I visited the newly revamped HK Museum of Art in Kowloon, and did some sketches in the Chinese antiquities gallery…
and was super happy to see my HK ceramic range for sale in the wonderful shop. Hurrah for HK!
I hope I can get back three soon…
I painted some watercolour illustrations for the annual ToCo published zine, this year entitled Himitsu, and we held a launch event for it last weekend. Thank you to everyone who made it there!
I created a series of images about a set of stairs I walk down on my way to work.
I included a little handwritten text about my thoughts and integrated them in the images.
It was really interesting to try something so different from my usual work. And focus on a single thing to work a narrative around…
I hope to join in again next year!
I’ve just got back from a week away in the Nagano countryside. It was a much needed rest, and a time to fill my eyes with the splendours of the Japanese Autumn.
We stayed at the Ryokan Nakadanasou, in a small town called Komoro, on the Eastern edge of Nagano. It was a little Japanese slice of perfection. The momiji trees were superbly red, the styling was minimal, and the onsen had local apples bobbing about in it, which gave a wonderful gentle appley scent to the whole bathroom. Bliss.
After a relaxing overnight at the ryokan, we drove on to the foothills of the Southern Yatsugatake mountains, to our rented cabin. The view of the koyo Autumnal colours was delightful, and the burbling of the river going by in the distance was all you could hear…
The weather was cold and rainy, and then cold and brilliantly sunny. We stayed in, cooked meals, and kept warm by the fire…
This sort of holiday is good for my imagination, and I had time to think about artwork I want to make, as well as catch up on current projects..
The pretty little still-lives around the cabin enticed me to draw also…
The listing for the cabin we stayed in on airbnb is here, in case anyone in Tokyo needs a little R & R.
I learned how to make soba last week, on a belated birthday gift course, it was really fun. There’s something very clean and beautiful about buckwheat flour and noodles…
I loved the whole process, and although I didn’t quite get a handle on the kneading, I absolutely adored chopping the dough into noodles…

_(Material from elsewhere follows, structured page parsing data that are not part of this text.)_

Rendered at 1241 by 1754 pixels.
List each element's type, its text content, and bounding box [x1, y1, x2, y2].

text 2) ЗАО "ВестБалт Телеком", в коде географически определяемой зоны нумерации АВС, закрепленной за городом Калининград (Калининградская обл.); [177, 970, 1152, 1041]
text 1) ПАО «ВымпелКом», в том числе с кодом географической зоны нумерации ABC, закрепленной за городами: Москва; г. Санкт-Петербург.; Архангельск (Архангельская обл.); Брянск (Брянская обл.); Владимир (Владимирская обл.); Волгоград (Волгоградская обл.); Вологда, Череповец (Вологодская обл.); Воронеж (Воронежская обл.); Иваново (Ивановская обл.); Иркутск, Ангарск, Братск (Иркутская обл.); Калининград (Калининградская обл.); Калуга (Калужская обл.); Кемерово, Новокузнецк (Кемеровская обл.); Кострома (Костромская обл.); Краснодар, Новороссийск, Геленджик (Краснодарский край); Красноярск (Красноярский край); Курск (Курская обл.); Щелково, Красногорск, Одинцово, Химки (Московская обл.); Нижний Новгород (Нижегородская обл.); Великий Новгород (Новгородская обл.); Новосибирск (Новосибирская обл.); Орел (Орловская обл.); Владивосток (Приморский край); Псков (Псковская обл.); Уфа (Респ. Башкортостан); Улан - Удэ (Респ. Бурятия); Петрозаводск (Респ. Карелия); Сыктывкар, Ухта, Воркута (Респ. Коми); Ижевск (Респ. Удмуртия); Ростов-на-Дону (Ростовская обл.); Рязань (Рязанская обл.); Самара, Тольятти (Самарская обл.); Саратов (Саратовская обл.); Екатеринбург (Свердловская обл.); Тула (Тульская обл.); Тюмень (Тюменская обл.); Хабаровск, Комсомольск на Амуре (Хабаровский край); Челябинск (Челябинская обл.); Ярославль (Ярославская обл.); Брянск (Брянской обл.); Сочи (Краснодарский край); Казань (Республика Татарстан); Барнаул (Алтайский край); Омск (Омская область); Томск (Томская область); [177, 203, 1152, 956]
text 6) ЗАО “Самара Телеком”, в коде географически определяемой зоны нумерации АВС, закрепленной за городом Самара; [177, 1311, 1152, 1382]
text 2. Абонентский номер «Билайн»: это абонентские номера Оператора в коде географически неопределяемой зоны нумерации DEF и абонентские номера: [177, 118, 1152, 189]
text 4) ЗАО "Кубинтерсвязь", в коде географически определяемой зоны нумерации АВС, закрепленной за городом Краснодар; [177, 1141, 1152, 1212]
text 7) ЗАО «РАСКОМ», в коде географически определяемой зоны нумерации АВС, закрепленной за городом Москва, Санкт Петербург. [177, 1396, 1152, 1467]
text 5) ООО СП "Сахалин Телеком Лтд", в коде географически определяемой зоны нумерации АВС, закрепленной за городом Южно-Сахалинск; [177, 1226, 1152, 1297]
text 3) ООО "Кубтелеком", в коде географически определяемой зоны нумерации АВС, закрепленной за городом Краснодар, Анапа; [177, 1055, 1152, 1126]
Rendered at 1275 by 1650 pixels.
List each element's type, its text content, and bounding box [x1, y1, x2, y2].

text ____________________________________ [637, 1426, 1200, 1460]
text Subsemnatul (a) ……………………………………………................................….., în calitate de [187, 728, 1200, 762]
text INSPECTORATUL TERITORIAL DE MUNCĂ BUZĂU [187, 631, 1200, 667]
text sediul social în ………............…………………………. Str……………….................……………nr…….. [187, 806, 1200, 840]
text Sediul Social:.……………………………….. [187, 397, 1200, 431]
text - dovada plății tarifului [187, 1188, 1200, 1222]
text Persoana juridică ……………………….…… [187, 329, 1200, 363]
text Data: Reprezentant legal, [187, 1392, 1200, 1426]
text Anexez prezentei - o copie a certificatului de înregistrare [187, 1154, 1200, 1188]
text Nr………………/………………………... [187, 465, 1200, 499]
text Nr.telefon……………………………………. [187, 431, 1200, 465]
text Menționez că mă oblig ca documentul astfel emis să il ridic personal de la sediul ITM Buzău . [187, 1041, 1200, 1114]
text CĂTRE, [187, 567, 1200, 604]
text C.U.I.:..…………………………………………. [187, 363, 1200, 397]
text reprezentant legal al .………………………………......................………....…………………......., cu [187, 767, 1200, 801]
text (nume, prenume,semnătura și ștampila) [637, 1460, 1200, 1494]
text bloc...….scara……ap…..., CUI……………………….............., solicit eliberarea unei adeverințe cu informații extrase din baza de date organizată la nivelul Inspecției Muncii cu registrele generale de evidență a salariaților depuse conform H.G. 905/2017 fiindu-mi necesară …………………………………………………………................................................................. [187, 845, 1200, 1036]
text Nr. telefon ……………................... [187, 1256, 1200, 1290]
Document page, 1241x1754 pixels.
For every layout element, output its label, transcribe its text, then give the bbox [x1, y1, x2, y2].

At the end I did a taste-test of the noodles I made and also some fo the off-cuts. Delicious! I recommend a course like this to everyone!
I haven’t shown any maps recently, and I was thinking about the summer, and remembered this pretty little map I created for Conde Nast Traveller in the UK a while ago.
You can read the full article here, but be warned, it will make you want to go and take a holiday there immediately!
The new COPE website has just launched!
Everyone can download each of the books for free. Please read them and give them to your friends. It’s important to have this knowledge!
Hope you enjoy reading about our COPE characters and stories, as well as learning some useful disaster risk reduction techniques.